My message to all of you grads and those still trying to graduate, is never give up. I may not know you, but I believe in you. It is never too late also to go back and get your education. Education is something no one can take away from you, knowledge is power. Some people might say a degree is just a piece of paper but it was not for me. It was empowering for me to get a second chance and walk that stage and have my name called and my children watching me as I held my head high and proud. That piece of paper will open doors for me and I chose classes that interested me and geared my research on who I am as a Dakota Wiyan (Woman). I learned so much about myself, and the true history of my people, and this country. I have met many more unreal people who have overcome adversity and obstacles who continue to inspire me and keep me focused and determined.

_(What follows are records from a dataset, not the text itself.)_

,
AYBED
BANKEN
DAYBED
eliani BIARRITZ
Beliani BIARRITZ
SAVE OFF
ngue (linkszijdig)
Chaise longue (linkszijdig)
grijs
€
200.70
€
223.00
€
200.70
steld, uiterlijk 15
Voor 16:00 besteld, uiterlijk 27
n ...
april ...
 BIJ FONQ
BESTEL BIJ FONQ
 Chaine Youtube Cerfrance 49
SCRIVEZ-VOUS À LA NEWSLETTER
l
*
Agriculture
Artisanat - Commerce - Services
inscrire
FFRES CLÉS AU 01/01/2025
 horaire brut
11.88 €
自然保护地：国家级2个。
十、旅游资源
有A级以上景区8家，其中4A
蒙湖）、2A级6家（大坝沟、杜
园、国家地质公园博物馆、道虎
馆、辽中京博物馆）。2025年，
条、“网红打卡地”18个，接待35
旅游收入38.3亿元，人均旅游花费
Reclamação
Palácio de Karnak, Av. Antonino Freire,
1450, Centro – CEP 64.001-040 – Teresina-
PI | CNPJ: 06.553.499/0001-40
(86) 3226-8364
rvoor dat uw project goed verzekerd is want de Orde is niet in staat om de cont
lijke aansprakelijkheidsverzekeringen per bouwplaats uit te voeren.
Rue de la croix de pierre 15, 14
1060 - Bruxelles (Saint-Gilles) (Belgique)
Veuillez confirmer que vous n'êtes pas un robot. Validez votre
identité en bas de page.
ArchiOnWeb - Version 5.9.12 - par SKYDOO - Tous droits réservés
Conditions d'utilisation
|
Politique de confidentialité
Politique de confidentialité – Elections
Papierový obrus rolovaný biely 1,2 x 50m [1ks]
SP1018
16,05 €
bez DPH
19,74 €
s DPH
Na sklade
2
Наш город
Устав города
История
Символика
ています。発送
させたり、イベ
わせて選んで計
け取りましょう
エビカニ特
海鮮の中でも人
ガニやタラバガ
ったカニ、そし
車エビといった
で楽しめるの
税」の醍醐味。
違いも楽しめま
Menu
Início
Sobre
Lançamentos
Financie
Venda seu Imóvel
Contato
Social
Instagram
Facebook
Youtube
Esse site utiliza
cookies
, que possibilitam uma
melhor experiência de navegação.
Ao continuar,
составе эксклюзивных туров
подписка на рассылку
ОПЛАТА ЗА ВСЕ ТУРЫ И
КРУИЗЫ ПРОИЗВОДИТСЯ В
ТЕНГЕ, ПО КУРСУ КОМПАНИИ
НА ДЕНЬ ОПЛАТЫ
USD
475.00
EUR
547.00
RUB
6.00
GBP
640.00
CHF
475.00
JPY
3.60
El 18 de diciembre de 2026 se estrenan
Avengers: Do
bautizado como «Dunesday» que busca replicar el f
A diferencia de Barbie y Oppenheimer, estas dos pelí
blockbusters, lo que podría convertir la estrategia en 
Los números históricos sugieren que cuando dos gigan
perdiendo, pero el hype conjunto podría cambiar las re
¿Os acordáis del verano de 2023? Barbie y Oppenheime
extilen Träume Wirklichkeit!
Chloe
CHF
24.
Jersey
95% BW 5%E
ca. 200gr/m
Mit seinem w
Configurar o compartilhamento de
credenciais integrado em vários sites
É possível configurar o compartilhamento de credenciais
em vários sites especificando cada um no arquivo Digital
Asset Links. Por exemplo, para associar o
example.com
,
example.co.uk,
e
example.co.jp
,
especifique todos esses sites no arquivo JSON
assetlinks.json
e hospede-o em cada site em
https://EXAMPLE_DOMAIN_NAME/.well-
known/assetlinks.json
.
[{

I am now five years sober and if told you it was easy I would be lying. I am only human and dealing with reality all the time and not being able to run from my problems like I use to is a whole new world for me. I see the world clearer than I ever have and even though my vision is limited from the accident now, I see more than I ever have in my entire life. I would do anything for my daughters and that includes this path that I am now on and working super hard and choosing to do the right thing.

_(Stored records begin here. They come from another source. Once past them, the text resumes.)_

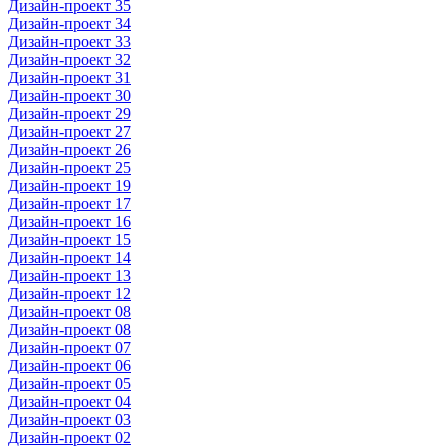
Дизайн-проект 35
Дизайн-проект 34
Дизайн-проект 33
Дизайн-проект 32
Дизайн-проект 31
Дизайн-проект 30
Дизайн-проект 29
Дизайн-проект 27
Дизайн-проект 26
Дизайн-проект 25
Дизайн-проект 19
Дизайн-проект 17
Дизайн-проект 16
Дизайн-проект 15
Дизайн-проект 14
Дизайн-проект 13
Дизайн-проект 12
Дизайн-проект 08
Дизайн-проект 08
Дизайн-проект 07
Дизайн-проект 06
Дизайн-проект 05
Дизайн-проект 04
Дизайн-проект 03
Дизайн-проект 02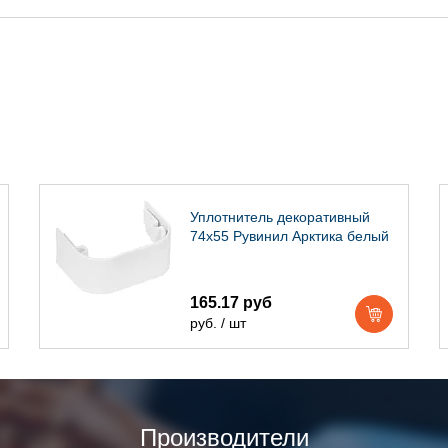
Уплотнитель декоративный
74х55 Рувинил Арктика белый
165.17 руб
руб. / шт
Производители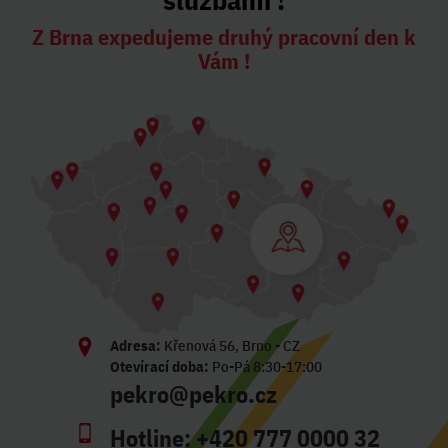
Z Brna expedujeme druhý pracovní den k
Vám !
Adresa:
Křenová 56, Brno - CZ
Otevírací doba:
Po-Pá 8:30-17:00
pekro@pekro.cz
Hotline:
+420 777 0000 32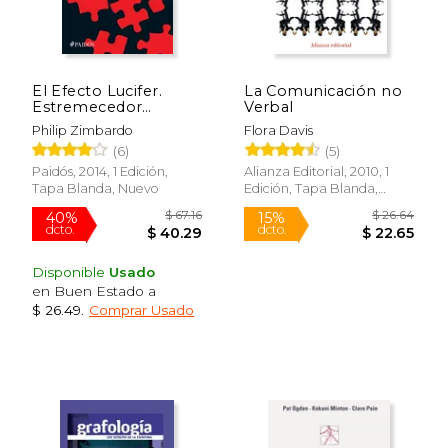
El Efecto Lucifer.
La Comunicación no
Estremecedor
Verbal
Estudio Sobre la
Philip Zimbardo
Flora Davis
Naturaleza del mal
(6)
(5)
Paidós, 2014, 1 Edición,
Alianza Editorial, 2010, 1
Tapa Blanda, Nuevo
Edición, Tapa Blanda,
Nuevo
Disponible
Usado
en Buen Estado a
$ 26.49
.
Comprar Usado
$ 67.16
$ 26.
40%
15%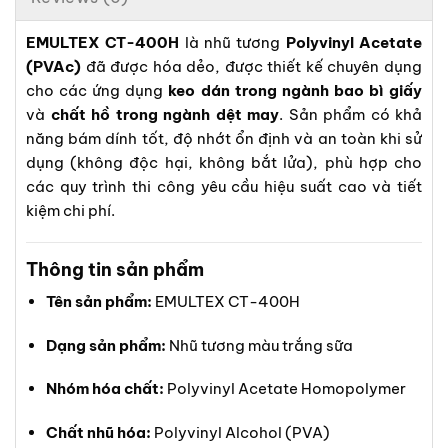
EMULTEX CT-400H
là nhũ tương
Polyvinyl Acetate
(PVAc)
đã được hóa dẻo, được thiết kế chuyên dụng
cho các ứng dụng
keo dán trong ngành bao bì giấy
và
chất hồ trong ngành dệt may
. Sản phẩm có khả
năng bám dính tốt, độ nhớt ổn định và an toàn khi sử
dụng (không độc hại, không bắt lửa), phù hợp cho
các quy trình thi công yêu cầu hiệu suất cao và tiết
kiệm chi phí.
Thông tin sản phẩm
Tên sản phẩm:
EMULTEX CT-400H
Dạng sản phẩm:
Nhũ tương màu trắng sữa
Nhóm hóa chất:
Polyvinyl Acetate Homopolymer
Chất nhũ hóa:
Polyvinyl Alcohol (PVA)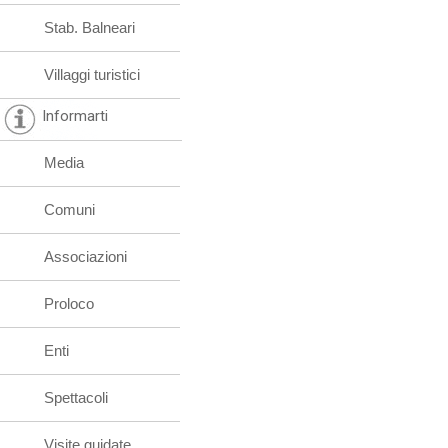
Stab. Balneari
Villaggi turistici
Informarti
Media
Comuni
Associazioni
Proloco
Enti
Spettacoli
Visite guidate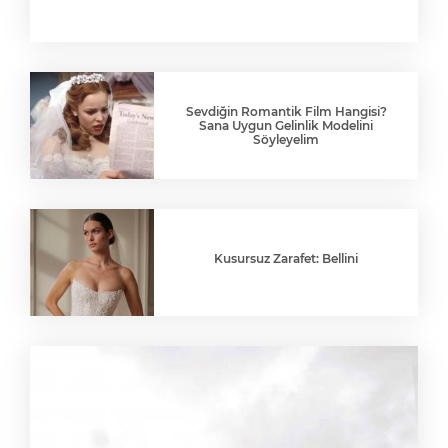
Sevdiğin Romantik Film Hangisi?
Sana Uygun Gelinlik Modelini
Söyleyelim
Kusursuz Zarafet: Bellini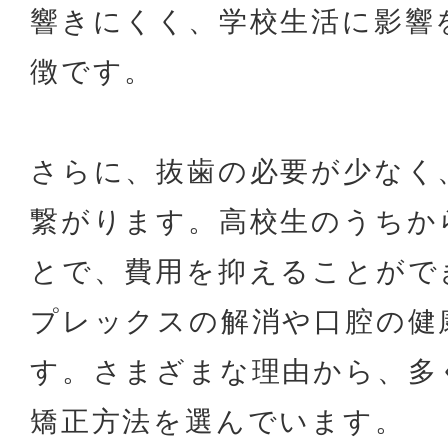
響きにくく、学校生活に影響
徴です。
さらに、抜歯の必要が少なく
繋がります。高校生のうちか
とで、費用を抑えることがで
プレックスの解消や口腔の健
す。さまざまな理由から、多
矯正方法を選んでいます。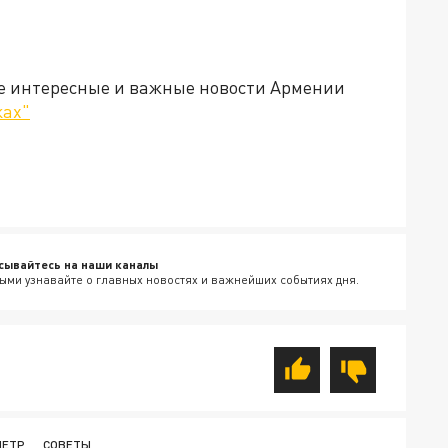
е интересные и важные новости Армении
ках"
сывайтесь на наши каналы
ыми узнавайте о главных новостях и важнейших событиях дня.
МЕТР
СОВЕТЫ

Our children and their futures are worth choosing to do the right thing for. I don’t ever want to see my girls struggling and still fighting this fight we been fighting for so long. My biggest fear, if you read my last column, is things are getting worse. I know it is easier said than done. I am here trying my hardest, I am tired but in the end, I know I cannot go back, because I have come so far and I would never screw up the progress I made. I do my best every day and I think that is all we can do. I know who’s watching over me and looking out. Oyate Oaye (Keep moving forward).